Text block>
^^^^

The South Jersey Fashion Designer Making Waves
Marcia Arnsparger Santiago is making a scene in the fashion world
By Anna Lockhart

For Marcia Arnsparger Santiago, designing clothes that attract the good kind of stare is pure joy. 

Getting that wardrobe seen being worn by fashion trendsetters on their social reels, stories and TikToks has taken an entirely different skill set: dogged determination. 

“I never take no for an answer,” says Santiago, founder of fashion brand KlosetSlayer, who has been known to devote hours online to studying the wardrobes of today’s up and coming stars. “I will bug someone until they say yes because they are tired of hearing from me.” 

Stars who have been photographed wearing this Barnegat-based brand include VH1’s Rich Dollaz, Amina Buddafly, Mariahlynn and Miss Nikki Baby, as well as the rapper 50 Cent’s girlfriend Jamira Haines. Several stars of “RuPaul’s Drag Race,” including Honey Davenport, have walked in her shows. In September, Santiago will participate in New York Fashion Week for the second time. 

Marcia Arnsparger Santiago in one of her designs.

^^^^

Record excerpts>
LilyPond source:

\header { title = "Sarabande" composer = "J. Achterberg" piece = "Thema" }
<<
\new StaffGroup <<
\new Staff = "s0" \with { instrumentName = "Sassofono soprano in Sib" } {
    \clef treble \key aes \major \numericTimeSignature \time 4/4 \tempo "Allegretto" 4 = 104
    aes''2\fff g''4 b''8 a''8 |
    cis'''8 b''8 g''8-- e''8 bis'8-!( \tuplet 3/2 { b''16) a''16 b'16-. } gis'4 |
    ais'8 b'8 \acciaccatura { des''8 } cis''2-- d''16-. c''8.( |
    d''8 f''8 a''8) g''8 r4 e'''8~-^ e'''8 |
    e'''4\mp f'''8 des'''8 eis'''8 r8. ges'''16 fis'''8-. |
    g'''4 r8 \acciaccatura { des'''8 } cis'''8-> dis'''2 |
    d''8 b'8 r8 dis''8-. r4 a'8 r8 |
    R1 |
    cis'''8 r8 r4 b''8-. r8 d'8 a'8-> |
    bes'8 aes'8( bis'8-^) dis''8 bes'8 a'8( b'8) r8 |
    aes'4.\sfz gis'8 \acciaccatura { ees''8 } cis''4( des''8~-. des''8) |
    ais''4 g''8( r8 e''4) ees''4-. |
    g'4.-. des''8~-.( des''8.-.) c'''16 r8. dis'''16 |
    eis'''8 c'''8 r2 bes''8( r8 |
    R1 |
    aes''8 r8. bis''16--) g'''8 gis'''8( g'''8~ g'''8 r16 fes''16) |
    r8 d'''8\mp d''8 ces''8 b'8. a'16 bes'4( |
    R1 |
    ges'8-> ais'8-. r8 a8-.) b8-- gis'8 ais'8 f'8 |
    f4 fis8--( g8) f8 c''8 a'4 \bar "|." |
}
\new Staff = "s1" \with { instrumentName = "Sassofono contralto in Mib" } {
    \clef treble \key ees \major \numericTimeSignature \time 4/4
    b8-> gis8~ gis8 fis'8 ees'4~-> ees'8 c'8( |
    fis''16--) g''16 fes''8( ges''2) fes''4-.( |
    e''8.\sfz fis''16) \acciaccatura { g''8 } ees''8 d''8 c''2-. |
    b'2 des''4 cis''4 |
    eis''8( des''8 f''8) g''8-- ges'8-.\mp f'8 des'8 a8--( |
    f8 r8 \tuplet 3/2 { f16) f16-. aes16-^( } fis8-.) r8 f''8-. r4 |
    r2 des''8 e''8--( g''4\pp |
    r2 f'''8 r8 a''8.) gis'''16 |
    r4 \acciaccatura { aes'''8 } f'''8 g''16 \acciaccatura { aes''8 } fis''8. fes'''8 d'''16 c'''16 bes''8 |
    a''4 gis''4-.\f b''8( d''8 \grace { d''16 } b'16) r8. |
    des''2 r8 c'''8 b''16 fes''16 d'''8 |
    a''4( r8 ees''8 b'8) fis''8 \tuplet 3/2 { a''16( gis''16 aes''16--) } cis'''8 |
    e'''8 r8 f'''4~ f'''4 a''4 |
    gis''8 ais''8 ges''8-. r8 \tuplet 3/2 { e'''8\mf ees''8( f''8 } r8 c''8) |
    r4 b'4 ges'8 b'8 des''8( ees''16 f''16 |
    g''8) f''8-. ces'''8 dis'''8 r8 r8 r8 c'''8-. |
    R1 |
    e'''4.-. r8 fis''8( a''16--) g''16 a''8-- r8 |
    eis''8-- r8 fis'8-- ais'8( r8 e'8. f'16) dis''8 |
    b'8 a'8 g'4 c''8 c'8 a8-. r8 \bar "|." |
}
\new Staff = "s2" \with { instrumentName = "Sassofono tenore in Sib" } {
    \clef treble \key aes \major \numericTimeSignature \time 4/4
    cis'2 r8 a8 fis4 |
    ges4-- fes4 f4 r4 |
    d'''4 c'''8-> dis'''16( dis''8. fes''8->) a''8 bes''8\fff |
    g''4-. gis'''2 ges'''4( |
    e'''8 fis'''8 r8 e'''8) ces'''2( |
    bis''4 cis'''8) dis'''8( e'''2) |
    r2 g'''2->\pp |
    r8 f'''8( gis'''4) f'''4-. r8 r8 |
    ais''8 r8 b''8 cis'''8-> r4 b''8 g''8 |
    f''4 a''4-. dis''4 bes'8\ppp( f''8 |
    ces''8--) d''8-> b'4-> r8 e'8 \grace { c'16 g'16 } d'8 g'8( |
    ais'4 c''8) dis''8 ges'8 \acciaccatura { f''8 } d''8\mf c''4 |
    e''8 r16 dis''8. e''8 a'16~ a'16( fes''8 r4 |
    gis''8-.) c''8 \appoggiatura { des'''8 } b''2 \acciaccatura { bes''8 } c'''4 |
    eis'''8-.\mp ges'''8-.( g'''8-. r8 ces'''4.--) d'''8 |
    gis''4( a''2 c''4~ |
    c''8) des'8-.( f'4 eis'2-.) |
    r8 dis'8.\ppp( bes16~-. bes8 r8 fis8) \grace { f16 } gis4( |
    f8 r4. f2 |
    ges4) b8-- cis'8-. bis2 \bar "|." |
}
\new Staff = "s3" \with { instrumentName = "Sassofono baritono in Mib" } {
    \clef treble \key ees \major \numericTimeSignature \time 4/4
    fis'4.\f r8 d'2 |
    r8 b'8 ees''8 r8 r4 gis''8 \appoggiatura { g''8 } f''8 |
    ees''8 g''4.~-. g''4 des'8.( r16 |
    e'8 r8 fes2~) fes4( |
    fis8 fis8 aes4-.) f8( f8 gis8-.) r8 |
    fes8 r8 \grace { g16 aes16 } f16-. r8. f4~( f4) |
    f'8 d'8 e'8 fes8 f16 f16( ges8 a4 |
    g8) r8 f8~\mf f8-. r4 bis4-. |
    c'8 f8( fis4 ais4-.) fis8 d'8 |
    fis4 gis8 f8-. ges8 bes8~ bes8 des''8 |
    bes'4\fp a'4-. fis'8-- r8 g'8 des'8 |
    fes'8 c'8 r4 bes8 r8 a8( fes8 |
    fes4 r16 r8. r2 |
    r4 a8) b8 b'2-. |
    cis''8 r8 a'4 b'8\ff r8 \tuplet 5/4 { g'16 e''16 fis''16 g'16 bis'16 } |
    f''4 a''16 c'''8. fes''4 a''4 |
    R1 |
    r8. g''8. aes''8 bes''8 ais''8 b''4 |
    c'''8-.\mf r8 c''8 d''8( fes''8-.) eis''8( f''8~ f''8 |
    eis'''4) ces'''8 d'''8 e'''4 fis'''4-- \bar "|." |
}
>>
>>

^^^^

Work to complete>
**A)** Answer these questions from the profile of the South Jersey fashion designer:
(i) What is the name of the fashion brand Santiago founded?
(ii) In what town is the brand based?
(iii) How many times will Santiago have taken part in New York Fashion Week after this September?
**B)** Carry the profile of the South Jersey fashion designer forward from its final line.

Answers below>
**A)**
(i) KlosetSlayer
(ii) Barnegat
(iii) Two

**B)**
As for the brand’s signature look, Santiago describes it as flamboyant, but not frivolous. These outfits are made for a night on the town. An “Overthrow Jumpsuit” from the latest collection comes in a midnight blue sheer fabric that showcases the model’s lingerie. The “Eliminate” fringe leather set is a cropped top with a high waist that looks like a remix of a flapper dress. Her men’s collection combines the look of street wear with classic 1920’s silhouettes – think 3-piece suits and clean, sharp lines. It branches out into playful gender-fluid looks. Case in point is a male model sporting a blazer with a sheer flowing train and head covering.

Now in its eighth year of operation, KlosetSlayer started as a hobby. “I always had this thing with clothes,” says Santiago, who dreamed about a career in fashion when she was younger, but trained as a surgical nurse at her pragmatic parents’ urging. In fact a nursing job in Galloway is what brought Santiago and her husband Jamaal to Barnegat. 

Working in the operating room was exciting and intense, she says, but the long and late hours were taxing. While on maternity leave with her son Baylon, now 7, she started thinking more seriously about turning that hobby into something more.  

“I was so used to being on the go, on my feet,” she says, “I needed something to do.”

She set to work designing the kinds of clothes she wished existed. Her inspiration is often a piece of fabric that catches her eye.  She can spend an entire day ogling fabrics in New York’s garment district, or she’ll get sudden inspiration from people watching.  

“Once I see the fabric,” she says, “I know exactly what I’m going to do with it.”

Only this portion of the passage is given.